A little thing about our dear Mr. ES.
Elasticsearch is a distributed, free and open search and analytics engine for all types of data, including textual, numerical, geospatial, structured, and unstructured. Elasticsearch is built on Apache Lucene. Lucene is an inverted full-text index. This means that it takes all the documents, splits them into words, and then builds an index for each word. Everything here also applied to Apache Solr since both still use lucene library.
Great, now after these definitions, a few things we will like to point out so we use it properly. To start off:
Elasticsearch is not a transactional database – yes, it saves data but what you will need from a database is for it to be fully ACID compliant for multiple documents storage. For example, if you tried bulk indexing (bulk inserting) a document into Elasticsearch and for some reason due to space or red cluster or some other factor only a few passed, with Elasticsearch it won’t do “All or nothing”, which means it is supposed to roll back all in the transaction but here it would not. So I do not suggest you use it for things that are of transactional nature. For example financial record.
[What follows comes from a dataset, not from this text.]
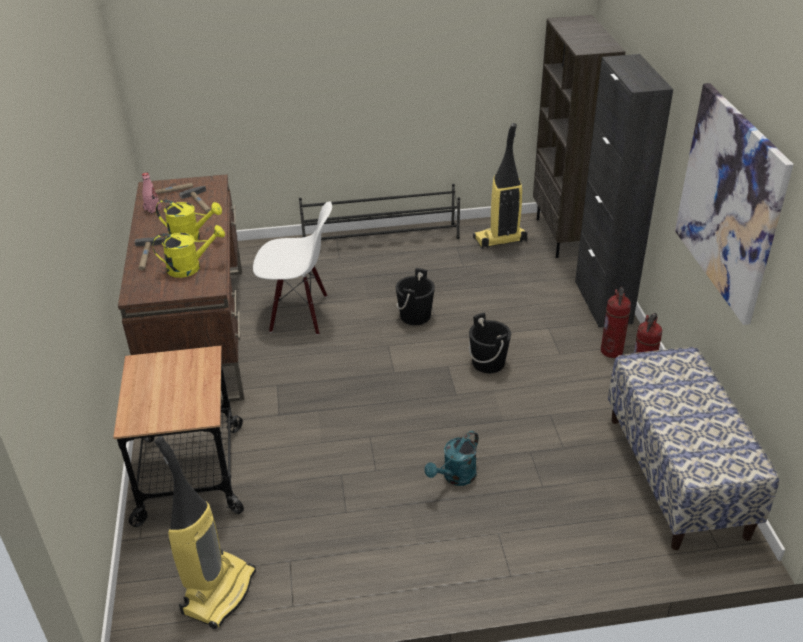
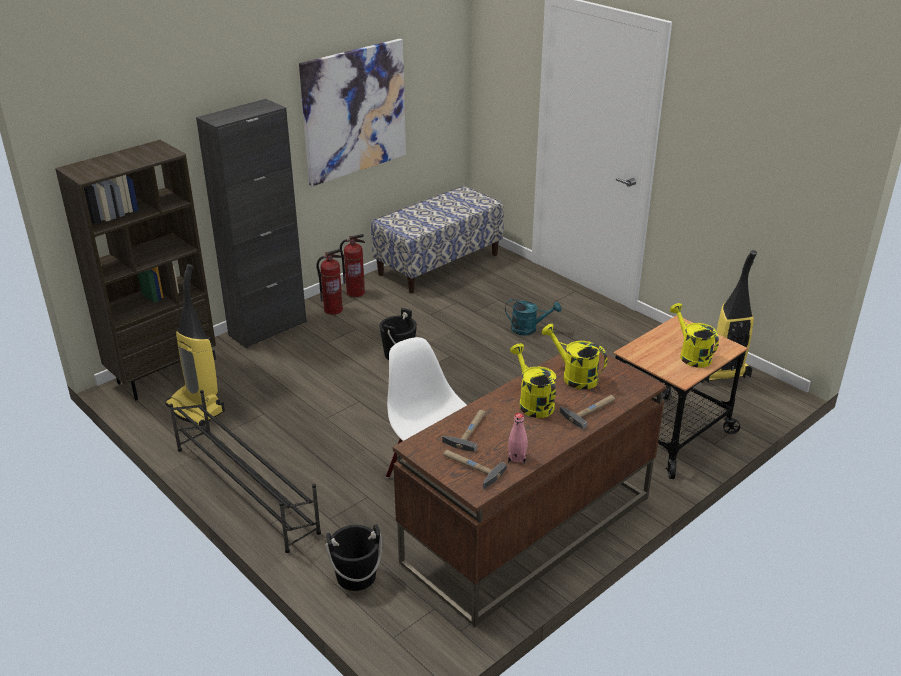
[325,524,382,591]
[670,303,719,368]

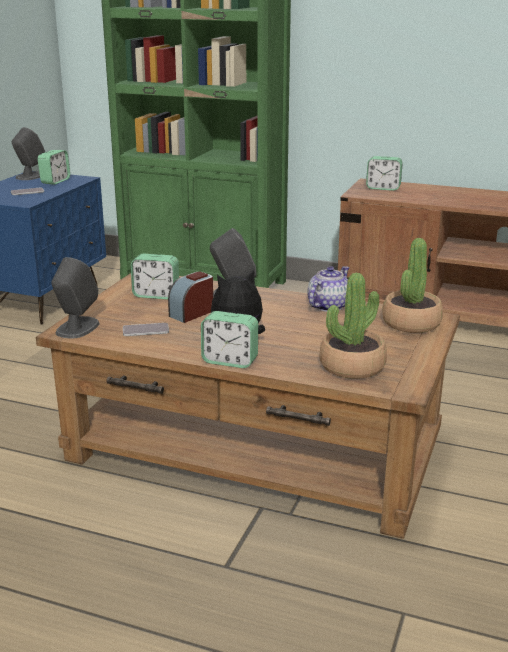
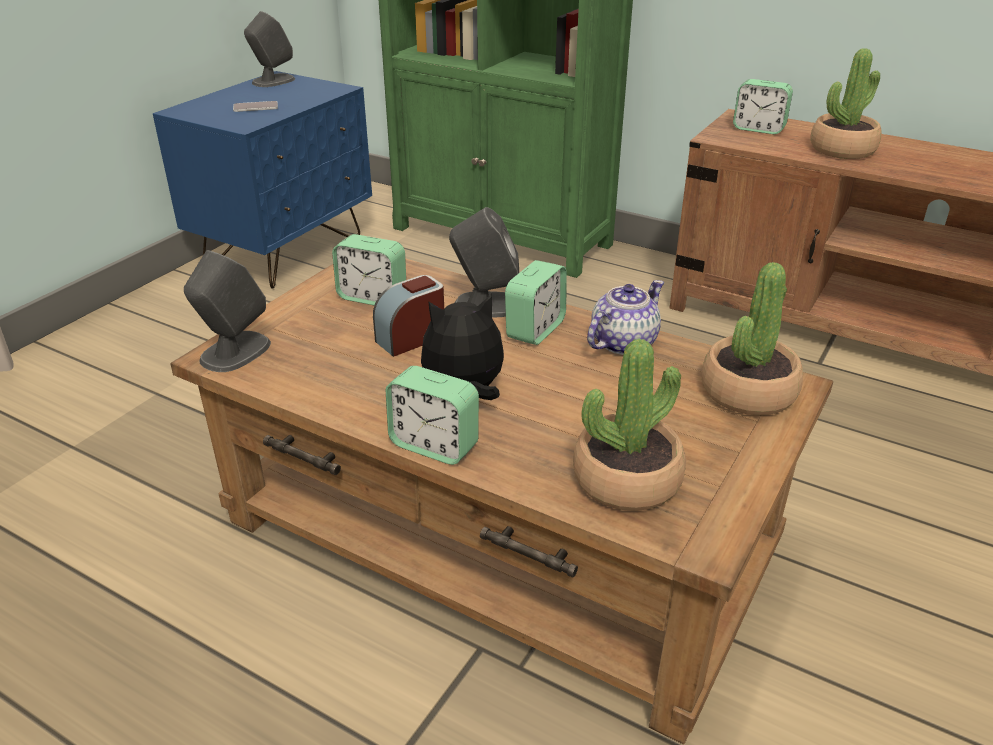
[505,260,567,345]
[123,323,169,336] (first image)
[810,48,882,159]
Elasticsearch under high load makes indexing a tough job making real-time searches hard this is because indexing and refreshing (making data available when indexed for reads) is an expensive process when documents during insertion are many (100,000+ per sec, sometimes less depending on Hardware and other factors). It’s a trade off, but some who use the lucene directly have figured some ways around, like twitter https://blog.twitter.com/engineering/en_us/topics/infrastructure/2020/reducing-search-indexing-latency-to-one-second.html
In terms of CAP Theorem, it does not fully meet the full requirement of strong consistency but that of a weak one. It a good AP system. It is distributed and makes sure it is highly available. If a storage system is not CP then DO NOT use it for financial records or things that are of transactional nature. Does not need to be relational for it to be a CP system. Some NoSQL databases are CP systems. https://www.ibm.com/cloud/learn/cap-theorem
Elasticsearch must be used a derived storage system to take advantage of its speed. Here, data in a derived system is the result of taking some existing data from another system and transforming or processing it in some way. If you lose derived data, you can recreate it from the original source.
Elasticsearch should be used at places where you will need almost or near real time searches or record displays. It will easily do better than your standard database when it comes to reads.
Elasticsearch is great for analytics. I do not recommend that you perform expensive aggregate queries which can be done on ES on your live database, not to mention when you need to include joins to achieve that.